→ **Exercise task**
Set out every text line from the entries below as a single numbered list, omitting blank lines and leaving out the pictures.

━━━━

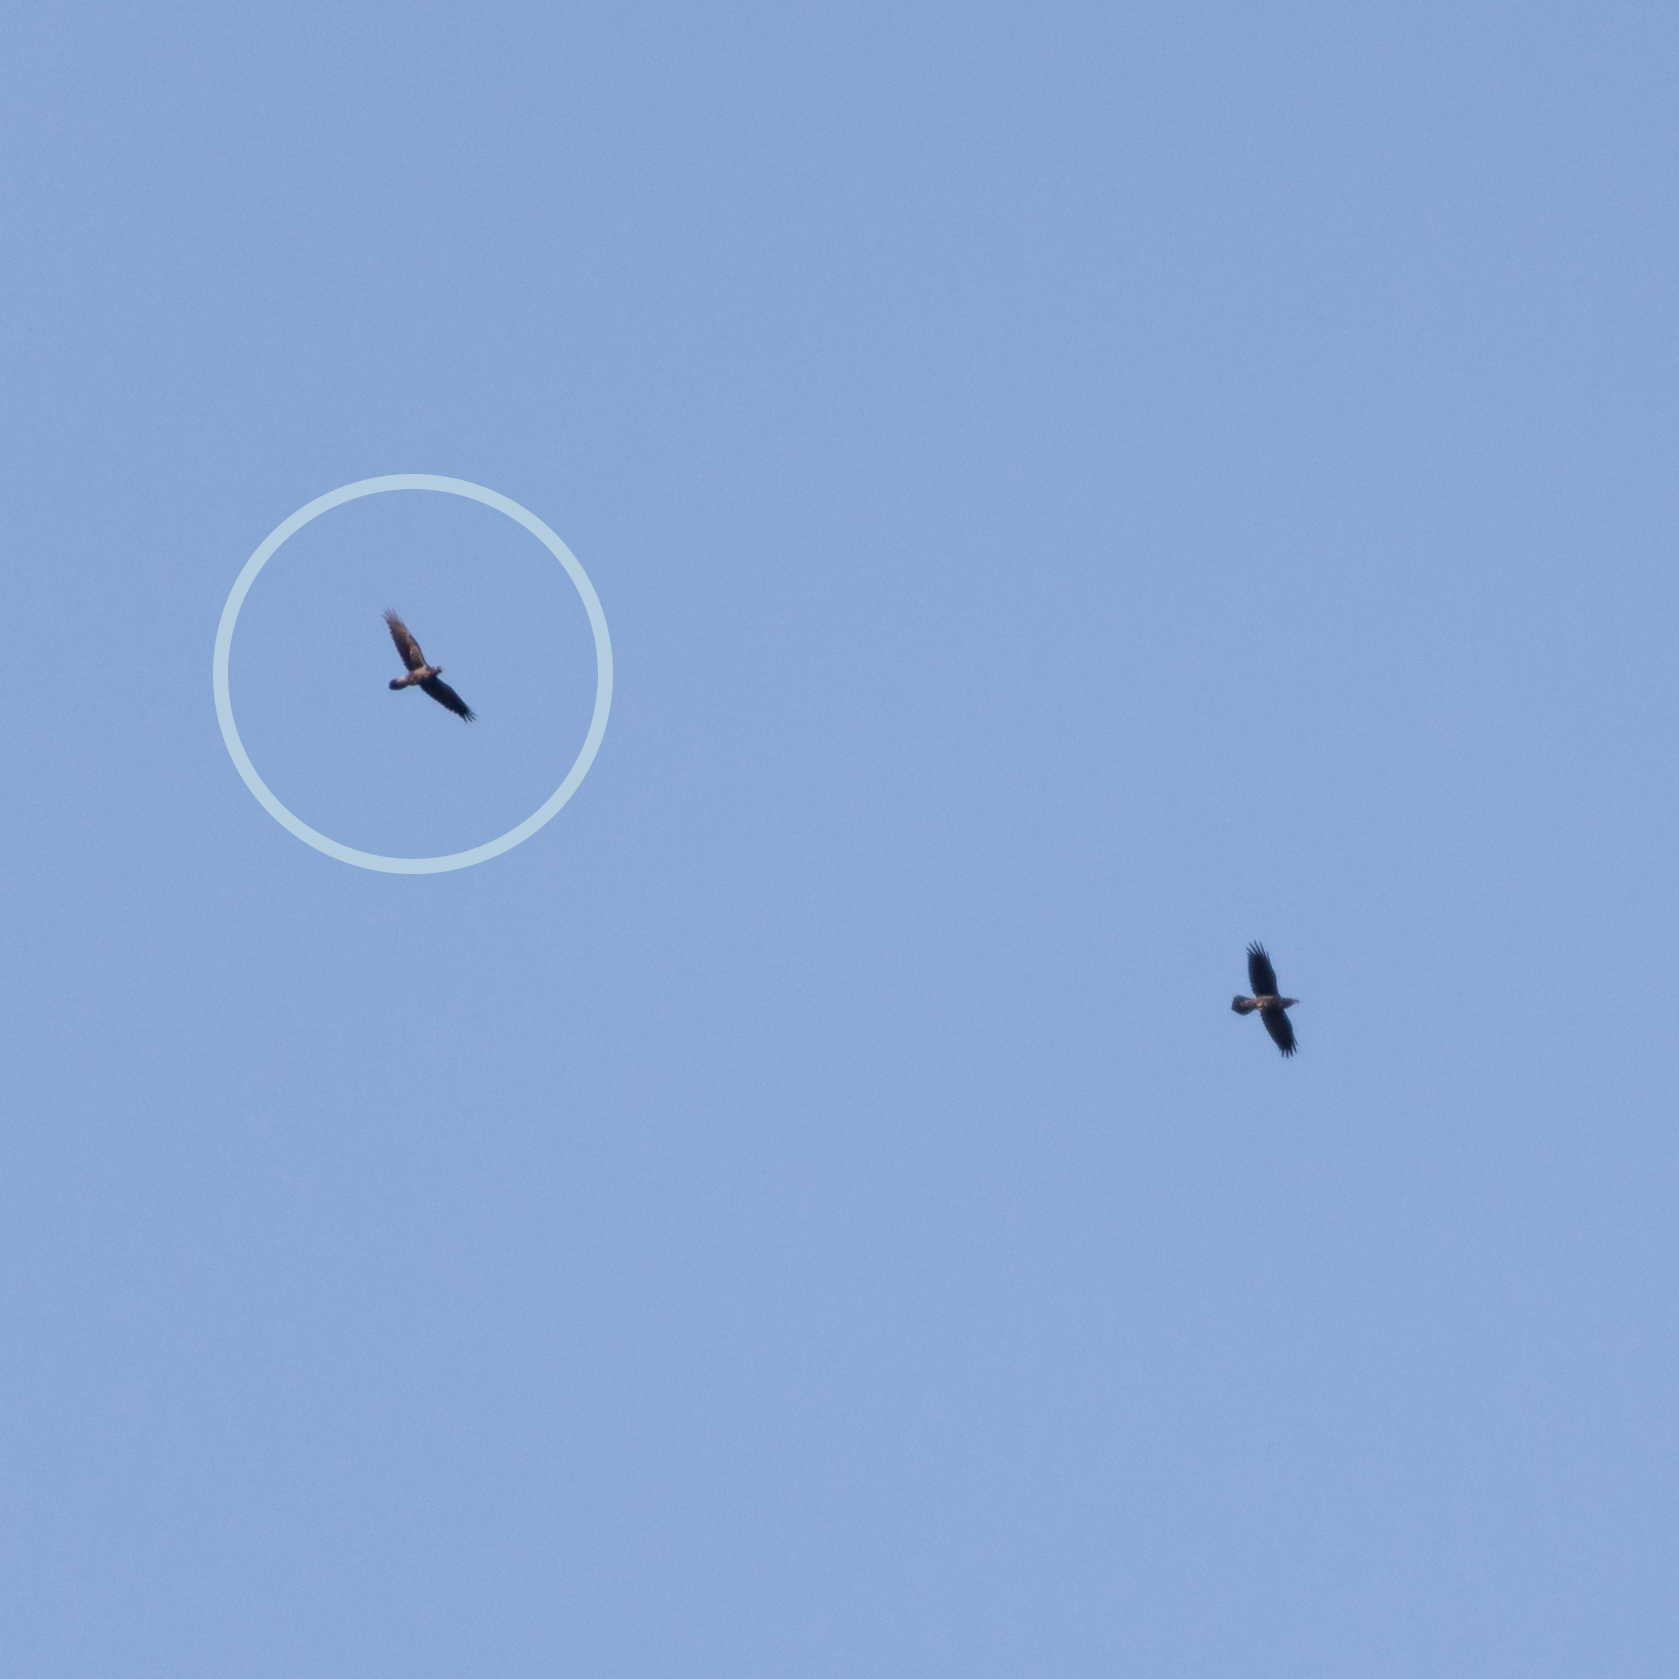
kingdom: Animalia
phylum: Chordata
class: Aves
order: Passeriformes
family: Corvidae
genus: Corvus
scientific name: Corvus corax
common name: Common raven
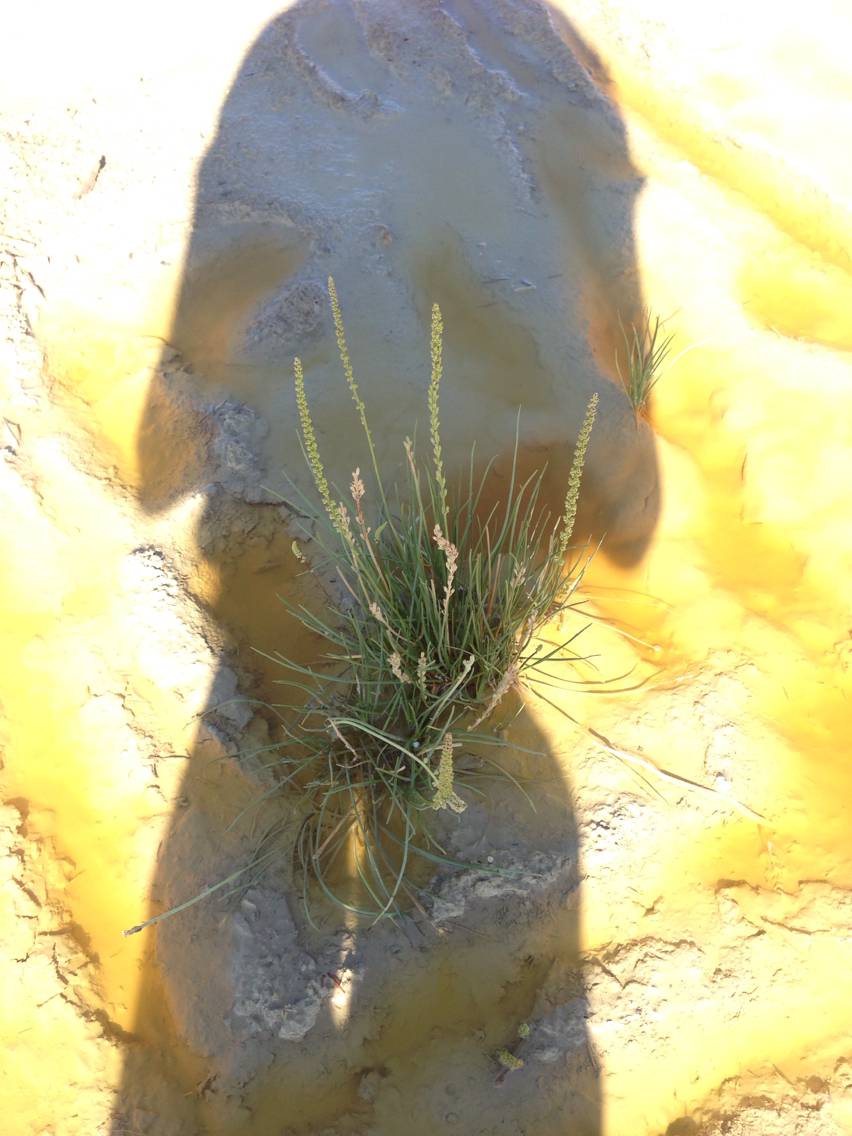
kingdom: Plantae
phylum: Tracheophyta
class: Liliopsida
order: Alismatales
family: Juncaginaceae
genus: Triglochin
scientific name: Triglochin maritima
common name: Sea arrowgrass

━━━━

→ **Reply to the exercise**
1. kingdom: Animalia
2. phylum: Chordata
3. class: Aves
4. order: Passeriformes
5. family: Corvidae
6. genus: Corvus
7. scientific name: Corvus corax
8. common name: Common raven
9. kingdom: Plantae
10. phylum: Tracheophyta
11. class: Liliopsida
12. order: Alismatales
13. family: Juncaginaceae
14. genus: Triglochin
15. scientific name: Triglochin maritima
16. common name: Sea arrowgrass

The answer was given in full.